Cognitive Dissonance about the FBI and NSA at 60 Minutes

FBI Director James Comey speaks with Scott Pelley.


FBI Director James Comey speaks with Scott Pelley.

60 Minutes, which has been harshly criticized for running puff pieces for the NSA and FBI recently, is at it again.

Last night, they ran two unrelated yet completely conflicting segments—one focusing on FBI Director Jim Comey, and the other on New York Times reporter James Risen—and the cognitive dissonance displayed in the back-to-back interviews was remarkable.

First up was 60 Minutes correspondent Scott Pelley's interview with FBI Director Jim Comey. 60 Minutes aired the first part of the interview last week, which ran 14 minutes and did not contain a single adversarial question. This time, Scott Pelley asked him at least asked a couple softballs about civil liberties, although the primary one Comey just refused to answer.

The main focus of the piece, however, was Comey supposed commitment to "the rule of law." "That's a principle over which James Comey is willing to sacrifice his career," Pelley explains to the audience. He then proceeded to re-tell the infamous "hospital bed" scene from 2004 during the Bush administration, where Comey, then deputy attorney general, threatened to resign unless Bush altered the original NSA warrantless surveillance program. Bush relented a bit and so Comey stayed on as deputy attorney general for more than a year afterwards.

Comey is portrayed as the hero, who stopped illegal surveillance from going forward. What Comey did was certainly admirable, but this episode happened in March 2004 and only pertained to a small portion of the NSA's illegal activities. The NSA's illegal warrantless wiretapping program (as the public knew it) was first exposed more than eighteen months later in December 2005.

60 Minutes explains this in the very next segment but couldn't apparently put two and two together: Jim Comey was presumably also responsible for signing off on the illegal program the New York Times exposed after his hospital bed protest.

James Risen, of the New York Times.


James Risen, of the New York Times.

During the next segment segment, 60 Minutes interviewed James Risen about the Obama administration's war on leaks and described the scoop he is most famous for: his Pulitzer Prize-winning story exposing that same warrantless wiretapping program.

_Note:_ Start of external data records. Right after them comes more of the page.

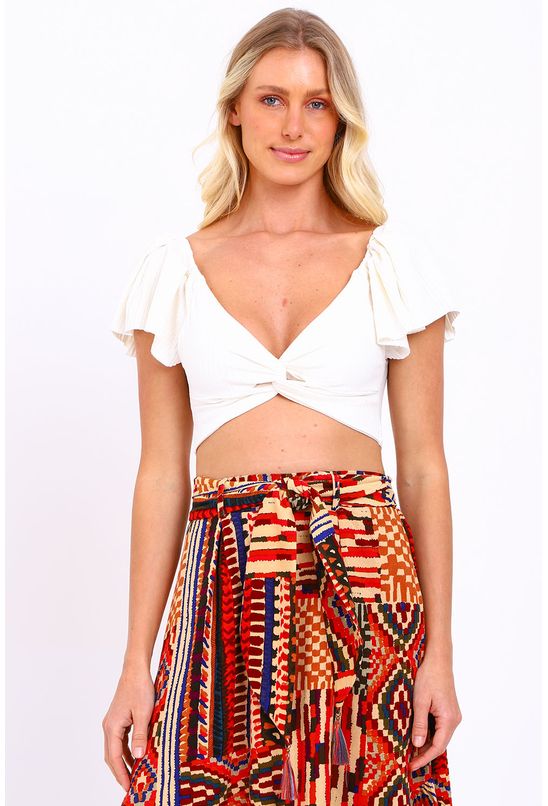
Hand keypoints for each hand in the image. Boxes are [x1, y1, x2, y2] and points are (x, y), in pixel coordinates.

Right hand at [102, 664, 154, 790]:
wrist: (135, 669)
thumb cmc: (140, 688)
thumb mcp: (144, 713)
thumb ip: (140, 735)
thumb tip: (138, 757)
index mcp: (112, 727)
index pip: (114, 757)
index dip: (121, 774)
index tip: (127, 788)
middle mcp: (108, 726)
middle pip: (111, 756)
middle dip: (120, 772)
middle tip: (130, 787)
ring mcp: (112, 722)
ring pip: (115, 749)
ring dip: (123, 762)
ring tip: (134, 776)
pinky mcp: (118, 719)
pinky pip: (120, 741)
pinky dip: (126, 751)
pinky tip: (136, 757)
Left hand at [408, 652, 461, 772]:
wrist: (438, 659)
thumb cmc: (429, 676)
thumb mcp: (420, 701)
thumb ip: (419, 724)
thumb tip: (417, 745)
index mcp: (449, 719)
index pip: (437, 747)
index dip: (423, 758)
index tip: (410, 766)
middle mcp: (454, 720)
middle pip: (439, 744)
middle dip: (423, 753)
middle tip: (406, 761)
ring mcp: (452, 715)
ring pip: (439, 736)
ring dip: (425, 743)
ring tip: (408, 751)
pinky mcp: (448, 710)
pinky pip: (439, 727)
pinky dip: (428, 733)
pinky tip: (416, 735)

Risen explains to 60 Minutes correspondent Lesley Stahl that the NSA was not only gathering metadata without a warrant on Americans in 2005, but the content of phone conversations as well. And as Stahl herself points out—and as former NSA chief Michael Hayden basically admits in the segment—this was in direct violation of the 1978 law the Foreign Intelligence Surveillance Act, which required court orders to conduct such spying.

Critically, Risen's first story in December 2005 makes it clear the warrantless wiretapping of Americans was ongoing at the time. And we learned just last year as part of the Snowden revelations that Comey's hospital protest was over Internet metadata, not illegal eavesdropping on phone calls. 

So to sum up: the government was breaking the law in December 2005. This is the program that Comey had presumably signed off on after the much-talked-about incident and while he was still deputy attorney general. Yet Comey is still uncontroversially portrayed as a man dedicated to "the rule of law."

This information was readily available to 60 Minutes, as it's in the most well-known recounting of the hospital bed scene done by reporter Barton Gellman for the Washington Post and in his book The Angler in 2007. As Barton Gellman reported in 2007, Comey forced some changes with his potential resignation in 2004, but "much of the operation remained in place."

"Imagine you're doing ten things one day, and the next day you're only doing eight of them," an unnamed official told Gellman in The Angler. "That's basically what happened here."